Task brief: Copy the entries from the line "family: Nectariniidae" through the end of the entries, leaving out the pictures. Change "common name" to "vernacular name" and keep everything else the same.

Stored rows:
┌────────

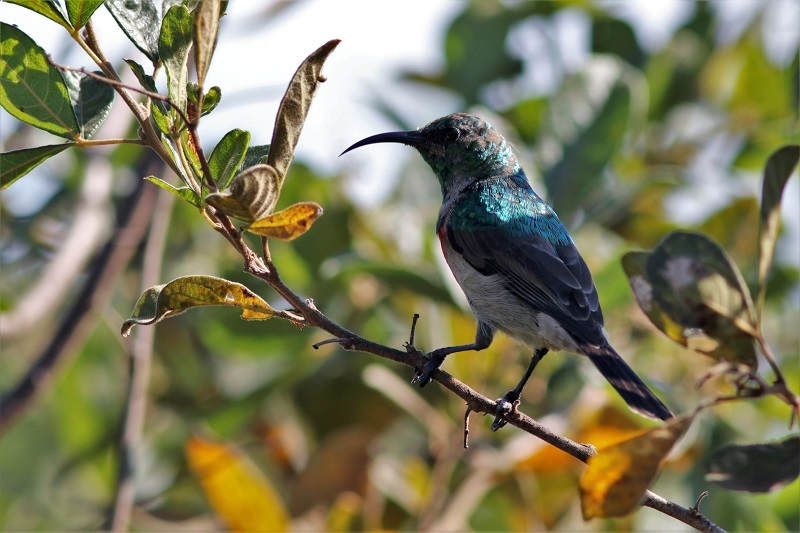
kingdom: Animalia
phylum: Chordata
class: Aves
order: Passeriformes
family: Nectariniidae
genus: Cinnyris
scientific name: Cinnyris chalybeus
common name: Southern double-collared sunbird
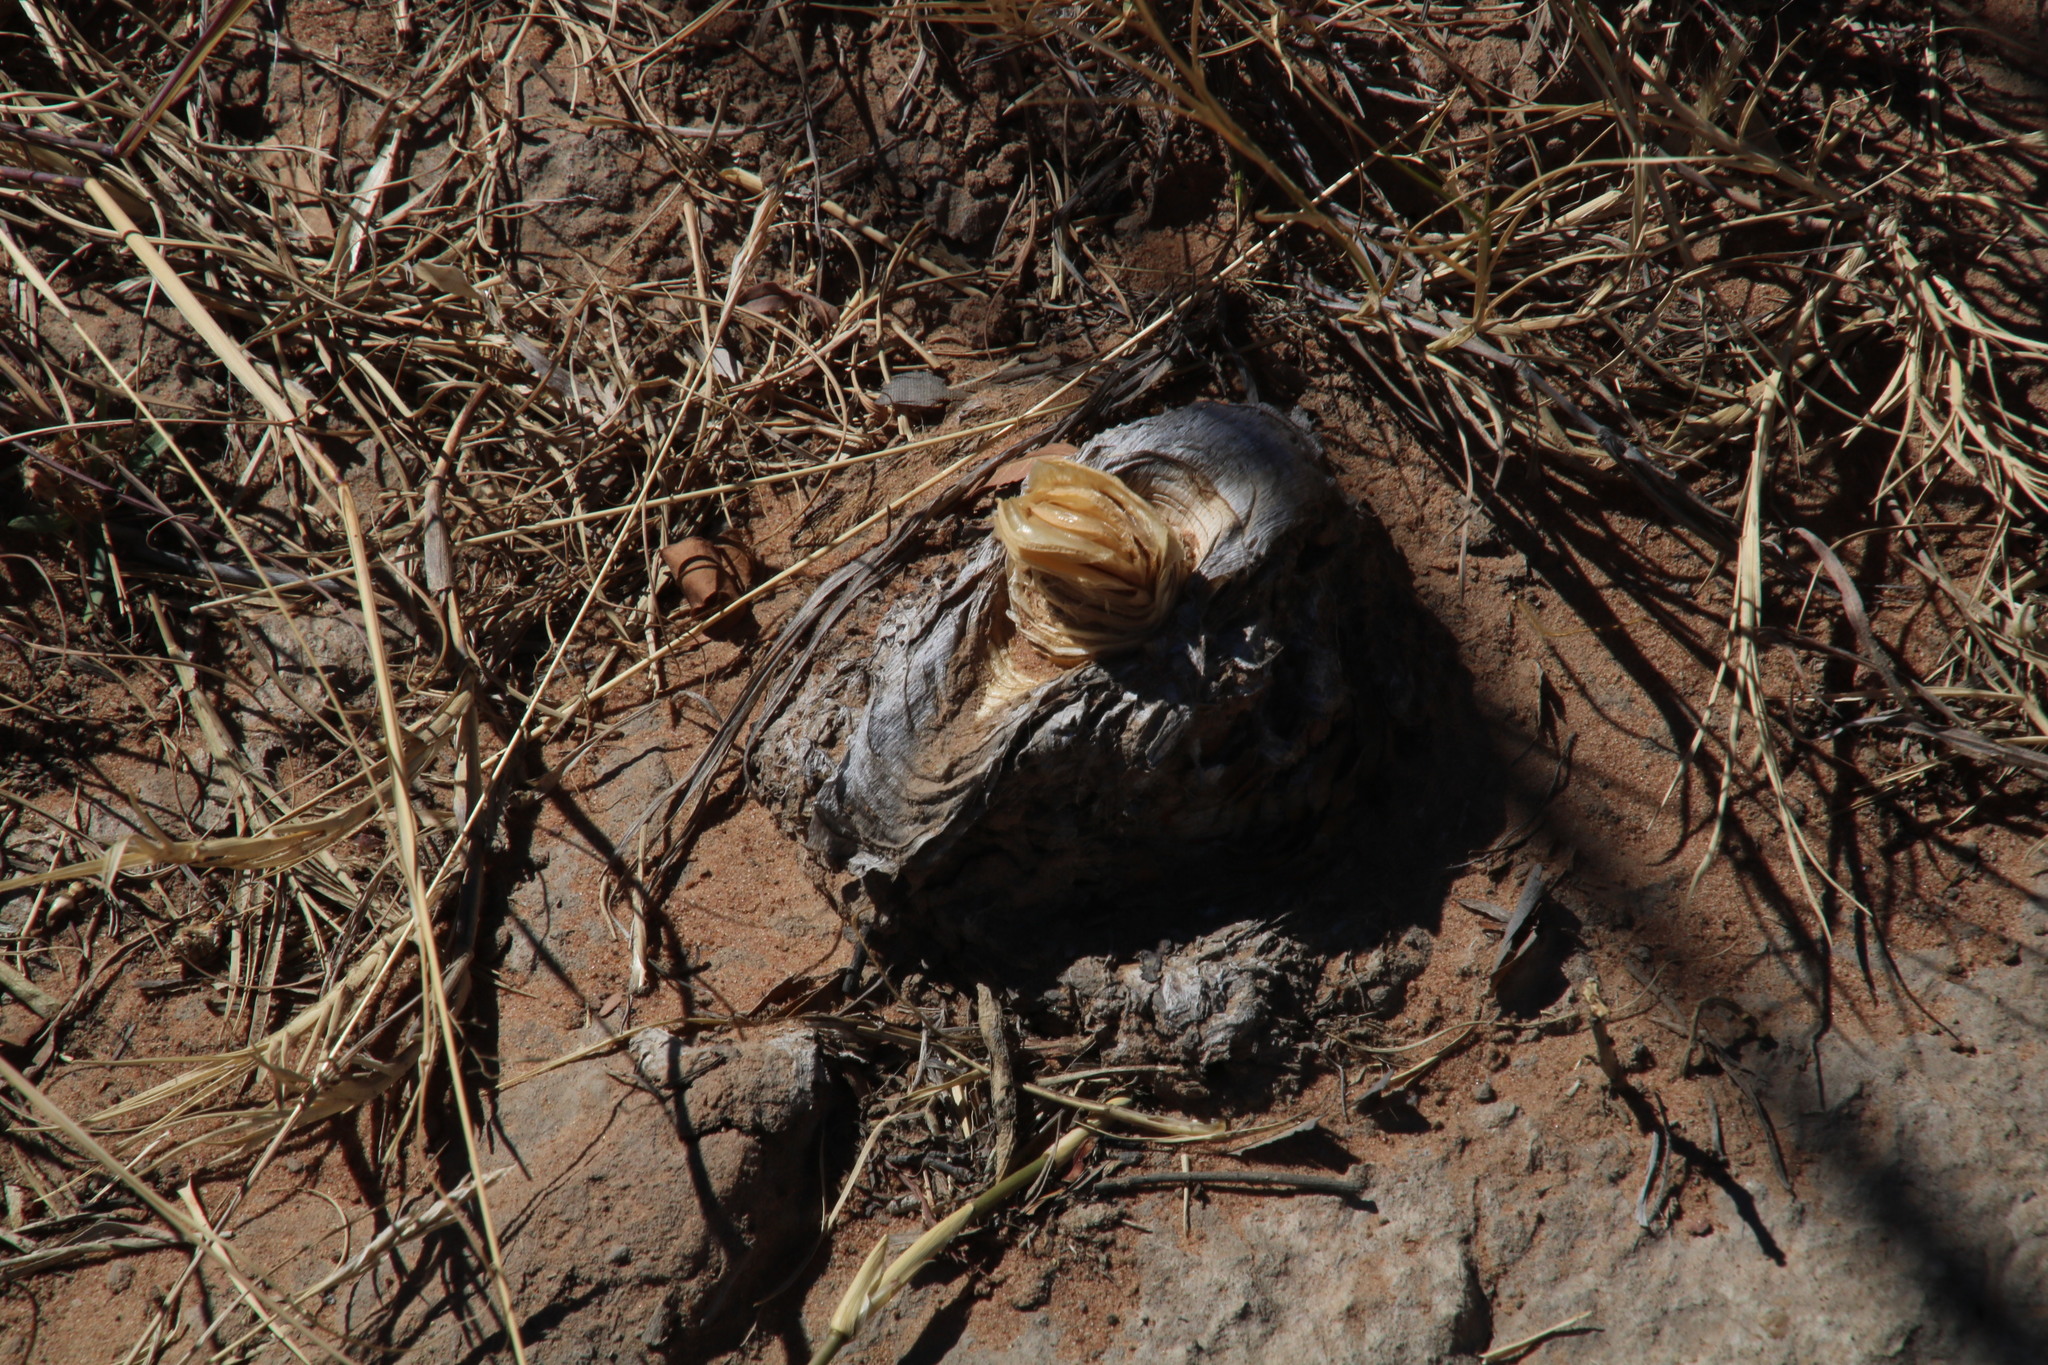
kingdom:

└────────

Output for this exercise:
family: Nectariniidae
genus: Cinnyris
scientific name: Cinnyris chalybeus
vernacular name: Southern double-collared sunbird
kingdom:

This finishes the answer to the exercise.